Thursday, November 12, 2009

Money & Business

Coming and Going

As offshoring evolves, Indian firms even hire Americans

By Richard J. Newman
Posted 1/15/06

It doesn't take an economics degree to conclude that one of the main U.S. exports of the 21st century is likely to be jobs. And by many accounts, India is at the head of the receiving line. Microsoft Chairman Bill Gates recently announced that the software giant will nearly double its workforce in India, to 7,000, and invest $1.7 billion there. IBM has added at least 10,000 Indian workers this year and could employ more than 50,000 Indians by the end of 2006. Accenture, EDS, and other consulting firms are following close behind. By 2015, 3.3 million jobs will have been sent overseas, according to Forrester Research. As the offshoring trend matures, U.S. firms will contract out increasing amounts of white-collar work like accounting, drug research, technical R&D, and even cartoon animation.

A small crosscurrent is beginning to flow, however. While some of America's most well-known companies are suddenly rushing to India, the big Indian offshoring firms that started the whole trend--companies like Tata Consulting Services, Wipro Technologies, and Info-sys--are starting to hire in the United States, where some of their biggest customers are based. The Indian firms have earned billions by helping Fortune 500 companies slash the cost of running call centers or performing basic information technology work, relying on a huge pool of well-educated, English-speaking Indian workers who earn one-fifth what their counterparts in the West do. But to expand beyond basic IT work, the Indian firms are finding that they have to hire Americans who have local connections and understand western business climates. "You can't be global if you only hire your fellow citizens," says Jessie Paul, Wipro's chief marketing officer.

The numbers are small so far, and nobody expects a major reversal of the offshoring trend. But factors that used to tilt jobs toward India and other low-cost countries are now shifting. Political pressure in the United States has forced many companies that do government contracting, for instance, to keep jobs here. Defense giant Northrop Grumman plans to set up a "homeshore" operation, hiring hundreds of software engineers, in rural Virginia--where costs are higher than in India but lower than in prime U.S. cities. Science Applications International Corp., another defense contractor, recently opened a tech center in Kentucky. Other states, like Nebraska and Indiana, are offering tax and other incentives that make them look like an affordable alternative to Bangalore.

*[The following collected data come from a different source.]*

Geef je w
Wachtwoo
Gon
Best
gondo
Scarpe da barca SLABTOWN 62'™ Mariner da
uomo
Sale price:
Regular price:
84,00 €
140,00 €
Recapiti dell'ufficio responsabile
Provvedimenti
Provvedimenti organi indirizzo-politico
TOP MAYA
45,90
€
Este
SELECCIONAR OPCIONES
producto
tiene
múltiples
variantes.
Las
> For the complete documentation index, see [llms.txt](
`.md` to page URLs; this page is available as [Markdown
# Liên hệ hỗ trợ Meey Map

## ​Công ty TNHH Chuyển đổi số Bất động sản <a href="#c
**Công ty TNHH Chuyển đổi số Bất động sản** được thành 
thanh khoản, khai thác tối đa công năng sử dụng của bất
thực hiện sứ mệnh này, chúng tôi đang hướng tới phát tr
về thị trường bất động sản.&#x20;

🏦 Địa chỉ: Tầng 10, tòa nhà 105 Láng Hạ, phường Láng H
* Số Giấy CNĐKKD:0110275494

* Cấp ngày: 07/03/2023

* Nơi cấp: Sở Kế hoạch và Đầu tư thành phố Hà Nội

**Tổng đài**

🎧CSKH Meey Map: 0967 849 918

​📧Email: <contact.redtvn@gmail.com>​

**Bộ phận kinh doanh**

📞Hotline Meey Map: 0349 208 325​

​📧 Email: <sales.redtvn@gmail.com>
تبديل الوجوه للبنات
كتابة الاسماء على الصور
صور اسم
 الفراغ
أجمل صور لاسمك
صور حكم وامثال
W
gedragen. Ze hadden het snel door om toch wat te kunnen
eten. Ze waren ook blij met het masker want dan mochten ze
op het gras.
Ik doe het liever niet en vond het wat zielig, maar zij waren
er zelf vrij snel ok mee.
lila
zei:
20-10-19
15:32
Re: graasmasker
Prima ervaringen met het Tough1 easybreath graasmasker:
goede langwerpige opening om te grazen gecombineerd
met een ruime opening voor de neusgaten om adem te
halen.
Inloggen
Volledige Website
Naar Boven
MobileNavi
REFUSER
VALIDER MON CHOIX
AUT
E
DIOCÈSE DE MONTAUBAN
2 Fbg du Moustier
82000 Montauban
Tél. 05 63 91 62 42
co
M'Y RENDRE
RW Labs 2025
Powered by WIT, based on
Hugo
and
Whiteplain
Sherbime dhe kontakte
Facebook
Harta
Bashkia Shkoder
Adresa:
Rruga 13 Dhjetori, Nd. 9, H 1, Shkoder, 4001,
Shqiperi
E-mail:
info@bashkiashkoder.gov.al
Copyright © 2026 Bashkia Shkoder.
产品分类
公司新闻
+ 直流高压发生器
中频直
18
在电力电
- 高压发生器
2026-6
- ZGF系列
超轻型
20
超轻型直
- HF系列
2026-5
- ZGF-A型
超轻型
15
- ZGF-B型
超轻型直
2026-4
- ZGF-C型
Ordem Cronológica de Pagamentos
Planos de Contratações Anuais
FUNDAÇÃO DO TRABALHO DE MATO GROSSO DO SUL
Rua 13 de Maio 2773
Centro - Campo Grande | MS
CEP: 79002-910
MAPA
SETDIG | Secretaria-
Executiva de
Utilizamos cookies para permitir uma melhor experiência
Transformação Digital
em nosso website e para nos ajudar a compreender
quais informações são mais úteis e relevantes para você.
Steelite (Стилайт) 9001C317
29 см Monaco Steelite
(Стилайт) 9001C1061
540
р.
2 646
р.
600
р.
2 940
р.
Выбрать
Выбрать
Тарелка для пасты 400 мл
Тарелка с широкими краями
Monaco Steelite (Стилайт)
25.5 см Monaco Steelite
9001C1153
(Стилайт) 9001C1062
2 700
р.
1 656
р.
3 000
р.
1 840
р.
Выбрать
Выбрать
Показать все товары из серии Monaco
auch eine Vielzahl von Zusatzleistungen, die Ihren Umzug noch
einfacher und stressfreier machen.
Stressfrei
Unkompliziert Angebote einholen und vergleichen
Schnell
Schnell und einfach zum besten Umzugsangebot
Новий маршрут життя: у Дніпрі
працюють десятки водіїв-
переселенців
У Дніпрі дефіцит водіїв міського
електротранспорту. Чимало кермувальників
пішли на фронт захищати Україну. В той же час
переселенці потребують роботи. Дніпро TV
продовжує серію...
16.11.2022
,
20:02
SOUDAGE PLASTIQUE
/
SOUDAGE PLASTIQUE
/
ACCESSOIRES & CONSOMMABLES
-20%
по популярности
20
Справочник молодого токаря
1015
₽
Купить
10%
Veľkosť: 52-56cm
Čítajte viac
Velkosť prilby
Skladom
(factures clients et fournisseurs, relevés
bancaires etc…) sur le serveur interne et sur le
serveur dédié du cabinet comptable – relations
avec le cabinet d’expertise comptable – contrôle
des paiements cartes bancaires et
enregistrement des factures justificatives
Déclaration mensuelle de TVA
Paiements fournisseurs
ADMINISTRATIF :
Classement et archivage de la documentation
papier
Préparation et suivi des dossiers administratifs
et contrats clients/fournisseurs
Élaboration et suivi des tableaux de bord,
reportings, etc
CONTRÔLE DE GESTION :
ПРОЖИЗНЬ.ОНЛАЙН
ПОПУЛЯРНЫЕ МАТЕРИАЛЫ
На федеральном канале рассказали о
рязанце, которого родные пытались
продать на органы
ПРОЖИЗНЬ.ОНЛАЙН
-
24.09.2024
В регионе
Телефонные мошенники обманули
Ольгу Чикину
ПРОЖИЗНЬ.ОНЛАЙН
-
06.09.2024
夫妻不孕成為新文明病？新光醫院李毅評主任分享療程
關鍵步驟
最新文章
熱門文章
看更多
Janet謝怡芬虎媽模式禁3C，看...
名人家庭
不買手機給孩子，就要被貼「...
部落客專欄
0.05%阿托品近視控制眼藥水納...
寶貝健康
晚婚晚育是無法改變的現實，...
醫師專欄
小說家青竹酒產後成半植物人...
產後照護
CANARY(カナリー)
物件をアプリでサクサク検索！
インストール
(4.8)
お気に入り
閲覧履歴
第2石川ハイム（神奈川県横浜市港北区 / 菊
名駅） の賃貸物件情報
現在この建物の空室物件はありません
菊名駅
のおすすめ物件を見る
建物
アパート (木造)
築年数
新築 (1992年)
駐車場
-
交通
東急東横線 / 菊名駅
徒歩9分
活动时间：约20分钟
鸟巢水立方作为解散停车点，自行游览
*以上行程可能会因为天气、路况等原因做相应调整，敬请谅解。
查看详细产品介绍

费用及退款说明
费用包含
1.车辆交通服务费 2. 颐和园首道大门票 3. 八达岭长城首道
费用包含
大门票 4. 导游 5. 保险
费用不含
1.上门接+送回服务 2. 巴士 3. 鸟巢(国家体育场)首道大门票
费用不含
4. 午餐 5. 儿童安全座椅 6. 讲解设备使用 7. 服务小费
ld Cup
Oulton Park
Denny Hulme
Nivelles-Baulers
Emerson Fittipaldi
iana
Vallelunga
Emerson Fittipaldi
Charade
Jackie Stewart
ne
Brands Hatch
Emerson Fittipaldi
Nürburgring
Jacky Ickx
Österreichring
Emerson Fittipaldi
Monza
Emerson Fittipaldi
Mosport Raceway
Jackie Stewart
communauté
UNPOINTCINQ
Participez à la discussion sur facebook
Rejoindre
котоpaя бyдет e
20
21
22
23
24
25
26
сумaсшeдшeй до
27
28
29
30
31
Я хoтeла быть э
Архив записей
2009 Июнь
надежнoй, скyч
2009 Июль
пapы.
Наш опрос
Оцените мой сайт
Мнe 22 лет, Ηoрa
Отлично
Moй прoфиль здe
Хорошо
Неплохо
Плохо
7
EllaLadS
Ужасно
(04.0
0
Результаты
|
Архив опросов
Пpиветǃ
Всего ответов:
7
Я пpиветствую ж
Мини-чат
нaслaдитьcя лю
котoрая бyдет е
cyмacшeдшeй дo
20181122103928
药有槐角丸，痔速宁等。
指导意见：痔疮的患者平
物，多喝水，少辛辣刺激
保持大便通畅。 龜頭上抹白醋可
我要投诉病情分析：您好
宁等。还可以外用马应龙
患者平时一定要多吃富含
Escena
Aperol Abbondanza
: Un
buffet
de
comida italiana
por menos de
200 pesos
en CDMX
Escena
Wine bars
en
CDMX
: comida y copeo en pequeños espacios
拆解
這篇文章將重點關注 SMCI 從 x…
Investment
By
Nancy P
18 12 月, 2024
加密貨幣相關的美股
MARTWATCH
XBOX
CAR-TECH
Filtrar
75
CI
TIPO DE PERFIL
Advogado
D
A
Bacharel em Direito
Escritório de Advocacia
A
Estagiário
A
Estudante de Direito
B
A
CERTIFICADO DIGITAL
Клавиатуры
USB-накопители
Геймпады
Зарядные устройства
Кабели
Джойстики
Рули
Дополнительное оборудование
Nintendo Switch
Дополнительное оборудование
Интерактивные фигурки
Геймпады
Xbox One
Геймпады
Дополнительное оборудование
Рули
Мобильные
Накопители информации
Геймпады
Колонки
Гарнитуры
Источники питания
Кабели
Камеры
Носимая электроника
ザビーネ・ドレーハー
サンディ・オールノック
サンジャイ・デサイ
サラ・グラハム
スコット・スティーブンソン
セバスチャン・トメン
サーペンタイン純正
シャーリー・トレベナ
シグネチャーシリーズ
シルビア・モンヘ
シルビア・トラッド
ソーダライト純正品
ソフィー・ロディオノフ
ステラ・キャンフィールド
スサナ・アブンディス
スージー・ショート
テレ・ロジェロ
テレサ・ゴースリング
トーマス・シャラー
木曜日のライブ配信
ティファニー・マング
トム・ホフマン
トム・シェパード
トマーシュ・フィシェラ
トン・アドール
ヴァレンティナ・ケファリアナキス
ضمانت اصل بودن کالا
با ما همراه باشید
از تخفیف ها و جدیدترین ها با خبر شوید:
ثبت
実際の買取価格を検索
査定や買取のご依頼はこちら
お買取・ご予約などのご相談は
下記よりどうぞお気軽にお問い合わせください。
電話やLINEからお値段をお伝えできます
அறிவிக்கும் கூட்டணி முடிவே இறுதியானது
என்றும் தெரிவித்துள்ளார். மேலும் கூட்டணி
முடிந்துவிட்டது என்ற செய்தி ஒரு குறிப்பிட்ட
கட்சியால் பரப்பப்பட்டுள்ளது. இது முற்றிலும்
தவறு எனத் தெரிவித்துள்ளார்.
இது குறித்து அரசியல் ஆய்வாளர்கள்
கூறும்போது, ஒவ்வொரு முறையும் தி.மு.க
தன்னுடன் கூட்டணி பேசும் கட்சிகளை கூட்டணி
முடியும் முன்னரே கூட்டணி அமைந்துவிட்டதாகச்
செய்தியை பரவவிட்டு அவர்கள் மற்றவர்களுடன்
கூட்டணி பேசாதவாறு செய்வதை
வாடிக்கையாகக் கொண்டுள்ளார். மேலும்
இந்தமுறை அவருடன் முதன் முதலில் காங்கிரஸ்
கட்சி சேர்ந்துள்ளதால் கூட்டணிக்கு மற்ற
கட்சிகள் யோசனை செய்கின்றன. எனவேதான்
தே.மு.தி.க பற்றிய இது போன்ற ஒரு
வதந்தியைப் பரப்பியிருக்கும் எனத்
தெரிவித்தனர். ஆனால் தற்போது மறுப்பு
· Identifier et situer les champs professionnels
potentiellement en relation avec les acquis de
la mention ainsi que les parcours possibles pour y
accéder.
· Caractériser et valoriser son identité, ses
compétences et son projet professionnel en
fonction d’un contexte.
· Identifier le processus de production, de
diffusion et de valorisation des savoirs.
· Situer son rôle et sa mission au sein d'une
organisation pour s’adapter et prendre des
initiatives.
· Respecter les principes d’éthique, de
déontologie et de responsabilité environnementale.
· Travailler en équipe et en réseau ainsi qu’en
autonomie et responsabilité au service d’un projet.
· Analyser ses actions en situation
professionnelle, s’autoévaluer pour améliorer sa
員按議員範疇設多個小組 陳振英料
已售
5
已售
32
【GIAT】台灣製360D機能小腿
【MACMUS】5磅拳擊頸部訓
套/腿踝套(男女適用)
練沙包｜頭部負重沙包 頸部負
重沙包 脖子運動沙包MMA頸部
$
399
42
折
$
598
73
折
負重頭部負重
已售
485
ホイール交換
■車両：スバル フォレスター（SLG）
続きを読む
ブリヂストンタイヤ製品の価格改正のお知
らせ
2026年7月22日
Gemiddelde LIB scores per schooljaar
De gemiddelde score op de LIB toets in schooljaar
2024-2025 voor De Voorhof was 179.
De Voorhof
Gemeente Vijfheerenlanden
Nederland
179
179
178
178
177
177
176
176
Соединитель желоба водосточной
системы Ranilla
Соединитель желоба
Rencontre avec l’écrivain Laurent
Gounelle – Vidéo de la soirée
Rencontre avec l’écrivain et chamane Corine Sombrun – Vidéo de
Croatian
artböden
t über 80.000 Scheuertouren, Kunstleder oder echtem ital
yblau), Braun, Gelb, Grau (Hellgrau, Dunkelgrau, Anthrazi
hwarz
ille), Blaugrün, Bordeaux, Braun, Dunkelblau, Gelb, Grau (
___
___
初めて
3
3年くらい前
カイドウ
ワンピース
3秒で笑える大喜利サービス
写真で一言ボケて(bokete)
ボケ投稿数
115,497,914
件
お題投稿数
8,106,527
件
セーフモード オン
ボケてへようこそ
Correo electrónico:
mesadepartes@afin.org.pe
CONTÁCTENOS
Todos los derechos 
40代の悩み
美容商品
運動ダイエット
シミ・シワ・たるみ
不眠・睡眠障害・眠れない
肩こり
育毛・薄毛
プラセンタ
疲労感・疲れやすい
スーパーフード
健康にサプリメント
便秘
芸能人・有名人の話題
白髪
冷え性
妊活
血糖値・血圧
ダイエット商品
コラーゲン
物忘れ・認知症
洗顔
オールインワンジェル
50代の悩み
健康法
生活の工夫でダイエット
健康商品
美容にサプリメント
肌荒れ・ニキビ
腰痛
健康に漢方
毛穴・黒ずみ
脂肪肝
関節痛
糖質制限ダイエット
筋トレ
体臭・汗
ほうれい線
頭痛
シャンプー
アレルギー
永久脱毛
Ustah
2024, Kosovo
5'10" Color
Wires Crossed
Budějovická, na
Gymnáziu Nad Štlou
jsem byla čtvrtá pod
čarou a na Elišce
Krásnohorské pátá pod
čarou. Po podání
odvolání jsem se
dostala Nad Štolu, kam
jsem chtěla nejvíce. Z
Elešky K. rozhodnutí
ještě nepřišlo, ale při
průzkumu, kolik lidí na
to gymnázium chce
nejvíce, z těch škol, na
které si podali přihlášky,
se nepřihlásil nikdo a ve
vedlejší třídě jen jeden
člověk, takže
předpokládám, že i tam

In India, meanwhile, the talent pool is starting to get tapped out in spots, leading to wage increases, frenetic demand for the best workers, and job hopping. More important, the Indian IT firms are aiming upmarket just as their bigger American competitors, like IBM, Accenture, and EDS,are aiming down. "They are certainly trying to move up the chain," says Ron Hira, a professor at Rochester Institute of Technology and coauthor of Outsourcing America. "Higher-level consulting services are very relationship based, so it makes sense that they're hiring more Americans."

Big numbers. For more than a decade, the Indian IT firms were content to fish the bottom for data-entry work, call center operations, and other basic back-end tasks that big companies could move overseas without much risk or notice. As U.S. firms like JPMorgan and Met-Life got more comfortable with offshoring, they began sending more sophisticated work like software development and computer programming overseas. Before long, that had spawned a few of the fastest-growing juggernauts in the global economy. Wipro, for instance, which is now a $1.8 billion company, doubled its staff over the past three years and has a profit margin of nearly 20 percent. (IBM's profit margin, by contrast, is about 9 percent.)